  12. C. A typical population pyramid usually displays the youngest age group at the bottom and the oldest age group at the top, with males on one side and females on the other side. A young population would therefore have a wide bar at the bottom with gradually narrowing bars above.
  13. A, B. A frequency polygon differs from a line graph in that a frequency polygon represents a frequency distribution, with the area under the curve proportionate to the frequency. Because the total area must represent 100%, the ends of the frequency polygon must be closed. Although a line graph is commonly used to display frequencies over time, a frequency polygon can display the frequency distribution of a given period of time as well. Similarly, the y-axis of both types of graph can measure percentages.
    1. C. The y-axis of both cumulative frequency curves and survival curves typically display percentages from 0% at the bottom to 100% at the top. The main difference is that a cumulative frequency curve begins at 0% and increases, whereas a survival curve begins at 100% and decreases.
━━━━━━━━━━
> **PROBLEM SET**:
**a.** In the passage on data graphs, how does a survival curve differ from a cumulative frequency curve?
**b.** Carry on the passage on data graphs, starting after its last sentence.
The listing that follows has no connection to the passage on data graphs.
━━━━━━━━━━
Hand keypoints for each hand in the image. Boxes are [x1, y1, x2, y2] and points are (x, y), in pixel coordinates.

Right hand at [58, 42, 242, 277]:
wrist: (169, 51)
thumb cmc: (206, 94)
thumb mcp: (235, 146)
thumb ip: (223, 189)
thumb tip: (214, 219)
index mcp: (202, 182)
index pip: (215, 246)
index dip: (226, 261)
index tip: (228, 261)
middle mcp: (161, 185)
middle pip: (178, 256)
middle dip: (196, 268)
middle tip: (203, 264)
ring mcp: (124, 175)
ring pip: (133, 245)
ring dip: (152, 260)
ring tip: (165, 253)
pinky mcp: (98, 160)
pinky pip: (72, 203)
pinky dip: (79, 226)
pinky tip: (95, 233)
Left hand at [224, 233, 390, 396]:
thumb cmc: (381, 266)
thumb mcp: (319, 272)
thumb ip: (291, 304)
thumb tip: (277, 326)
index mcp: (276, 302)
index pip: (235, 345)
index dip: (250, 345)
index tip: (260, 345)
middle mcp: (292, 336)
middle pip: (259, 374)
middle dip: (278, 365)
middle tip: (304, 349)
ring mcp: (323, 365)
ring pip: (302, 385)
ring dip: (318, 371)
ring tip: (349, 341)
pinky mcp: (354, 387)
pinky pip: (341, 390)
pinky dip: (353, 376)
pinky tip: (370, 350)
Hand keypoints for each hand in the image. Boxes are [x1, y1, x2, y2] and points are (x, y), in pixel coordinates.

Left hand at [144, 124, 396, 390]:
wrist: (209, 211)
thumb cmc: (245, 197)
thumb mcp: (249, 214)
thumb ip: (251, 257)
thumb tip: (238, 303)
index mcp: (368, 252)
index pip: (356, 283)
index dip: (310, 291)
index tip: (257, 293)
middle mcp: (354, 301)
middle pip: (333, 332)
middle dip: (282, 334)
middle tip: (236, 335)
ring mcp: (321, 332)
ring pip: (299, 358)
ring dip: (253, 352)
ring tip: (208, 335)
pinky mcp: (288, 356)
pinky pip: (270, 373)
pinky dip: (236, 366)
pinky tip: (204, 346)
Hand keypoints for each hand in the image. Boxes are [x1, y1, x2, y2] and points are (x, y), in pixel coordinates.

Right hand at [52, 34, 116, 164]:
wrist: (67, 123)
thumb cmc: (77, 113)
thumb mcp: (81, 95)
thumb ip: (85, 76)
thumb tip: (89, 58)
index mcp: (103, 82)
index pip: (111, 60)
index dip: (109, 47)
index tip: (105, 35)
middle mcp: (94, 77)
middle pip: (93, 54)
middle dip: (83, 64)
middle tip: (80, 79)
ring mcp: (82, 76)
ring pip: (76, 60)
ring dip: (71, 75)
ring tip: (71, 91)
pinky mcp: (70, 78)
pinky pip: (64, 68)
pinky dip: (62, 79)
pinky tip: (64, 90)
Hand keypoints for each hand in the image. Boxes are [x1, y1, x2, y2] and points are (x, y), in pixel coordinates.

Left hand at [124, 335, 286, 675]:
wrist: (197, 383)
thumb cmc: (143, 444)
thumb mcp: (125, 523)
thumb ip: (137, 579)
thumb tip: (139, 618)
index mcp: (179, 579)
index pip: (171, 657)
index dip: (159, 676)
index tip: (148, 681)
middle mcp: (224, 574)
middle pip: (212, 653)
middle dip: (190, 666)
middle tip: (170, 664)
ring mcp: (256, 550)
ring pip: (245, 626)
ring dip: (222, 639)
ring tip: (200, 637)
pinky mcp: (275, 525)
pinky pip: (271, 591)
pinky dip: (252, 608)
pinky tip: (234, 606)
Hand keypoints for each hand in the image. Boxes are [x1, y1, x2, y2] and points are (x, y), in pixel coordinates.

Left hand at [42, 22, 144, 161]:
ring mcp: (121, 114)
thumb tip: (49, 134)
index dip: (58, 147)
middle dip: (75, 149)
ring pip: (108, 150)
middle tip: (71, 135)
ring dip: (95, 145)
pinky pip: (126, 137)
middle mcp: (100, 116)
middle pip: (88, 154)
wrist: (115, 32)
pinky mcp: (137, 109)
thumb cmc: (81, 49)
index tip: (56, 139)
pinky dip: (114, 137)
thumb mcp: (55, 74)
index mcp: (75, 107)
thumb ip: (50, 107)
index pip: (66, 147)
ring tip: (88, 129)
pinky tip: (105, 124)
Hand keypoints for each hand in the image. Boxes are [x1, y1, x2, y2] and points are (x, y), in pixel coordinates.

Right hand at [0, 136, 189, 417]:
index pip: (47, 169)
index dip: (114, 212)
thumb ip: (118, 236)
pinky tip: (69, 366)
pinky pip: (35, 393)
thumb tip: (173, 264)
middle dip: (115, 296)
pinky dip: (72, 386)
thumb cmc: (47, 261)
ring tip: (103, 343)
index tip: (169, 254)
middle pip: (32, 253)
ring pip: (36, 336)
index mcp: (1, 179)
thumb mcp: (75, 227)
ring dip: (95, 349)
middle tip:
━━━━━━━━━━
> **EXERCISE RESULTS**:
**a.** A cumulative frequency curve begins at 0% and increases, whereas a survival curve begins at 100% and decreases.

**b.**
    2. B. Because a survival curve begins at 100%, the plotted curve begins at the top of the y-axis and at the beginning time interval (sometimes referred to as time-zero) of the x-axis, i.e., in the upper left corner.
    3. A. Because a cumulative frequency curve begins at 0%., the plotted curve begins at the base of the y-axis and at the beginning time interval (sometimes referred to as time-zero) of the x-axis, i.e., in the lower left corner.
    4. C. Because the y-axis represents proportions, a horizontal line drawn from the 50% tick mark to the plotted curve will indicate 50% survival or 50% cumulative frequency. The median is another name for the 50% mark of a distribution of data.
  14. A, C. A scatter diagram graphs simultaneous data points of two continuous variables for individuals or communities. Drug levels, infant mortality, and mean annual income are all examples of continuous variables. Eye color, at least as presented in the question, is a categorical variable.
  15. D. A frequency distribution, one-variable table, pie chart, and simple bar chart are all used to display the frequency of categories of a single variable. A scatter diagram requires two variables.
  16. B. A scatter diagram graphs simultaneous data points of two continuous variables for individuals or communities; whereas a dot plot graphs data points of a continuous variable according to categories of a second, categorical variable.
  17. B (False). The spots on a spot map usually reflect one or more cases, i.e., numbers. The shading on an area map may represent numbers, proportions, rates, or other measures.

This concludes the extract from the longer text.